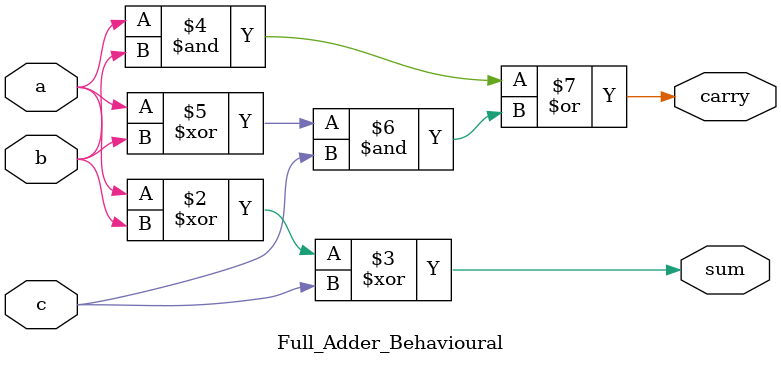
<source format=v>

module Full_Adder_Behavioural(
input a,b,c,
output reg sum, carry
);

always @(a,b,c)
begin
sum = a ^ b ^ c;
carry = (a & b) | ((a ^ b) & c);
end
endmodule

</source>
******
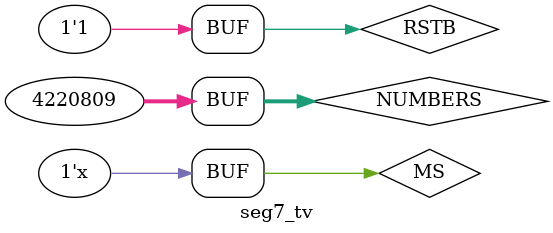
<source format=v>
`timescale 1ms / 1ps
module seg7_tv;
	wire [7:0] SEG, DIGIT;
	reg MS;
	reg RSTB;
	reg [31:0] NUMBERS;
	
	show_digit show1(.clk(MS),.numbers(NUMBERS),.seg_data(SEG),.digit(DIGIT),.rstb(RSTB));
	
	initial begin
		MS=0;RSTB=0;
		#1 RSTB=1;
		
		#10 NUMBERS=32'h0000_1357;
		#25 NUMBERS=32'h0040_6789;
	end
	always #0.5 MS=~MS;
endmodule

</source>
******
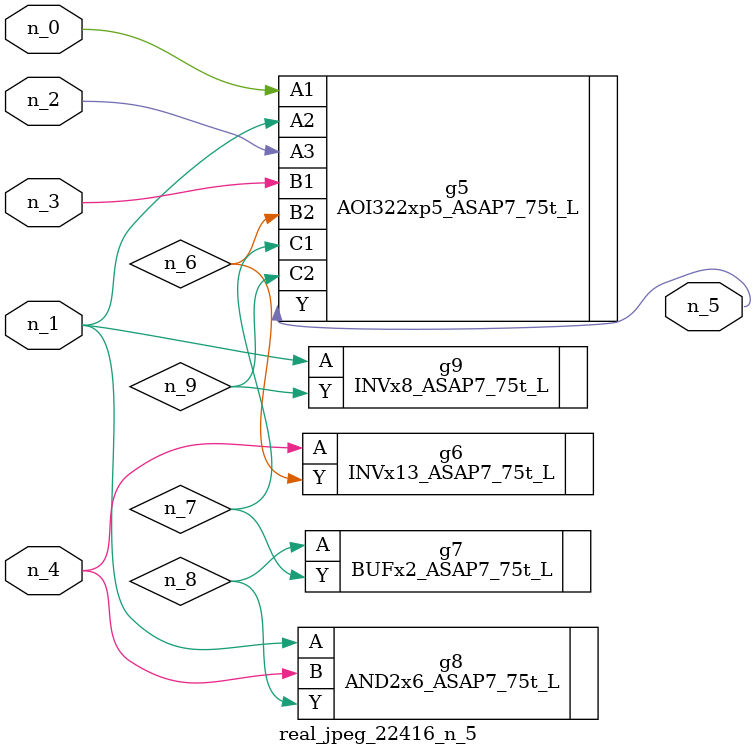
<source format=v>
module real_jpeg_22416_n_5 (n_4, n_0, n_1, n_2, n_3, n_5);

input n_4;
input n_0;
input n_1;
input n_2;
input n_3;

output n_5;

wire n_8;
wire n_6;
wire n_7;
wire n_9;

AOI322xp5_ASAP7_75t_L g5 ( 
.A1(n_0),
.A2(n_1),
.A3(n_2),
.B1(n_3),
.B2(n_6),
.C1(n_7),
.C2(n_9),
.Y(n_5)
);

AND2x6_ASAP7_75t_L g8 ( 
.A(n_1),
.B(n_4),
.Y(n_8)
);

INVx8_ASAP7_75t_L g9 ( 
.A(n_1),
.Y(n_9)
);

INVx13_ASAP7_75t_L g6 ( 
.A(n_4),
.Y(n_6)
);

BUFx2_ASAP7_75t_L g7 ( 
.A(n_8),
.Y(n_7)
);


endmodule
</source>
******
WHAT YOU WILL DO: Among the records above, find each line holding the string "input" and pull it out.

EXERCISE RESPONSE:
input a,b,c,
input n_4;
input n_0;
input n_1;
input n_2;
input n_3;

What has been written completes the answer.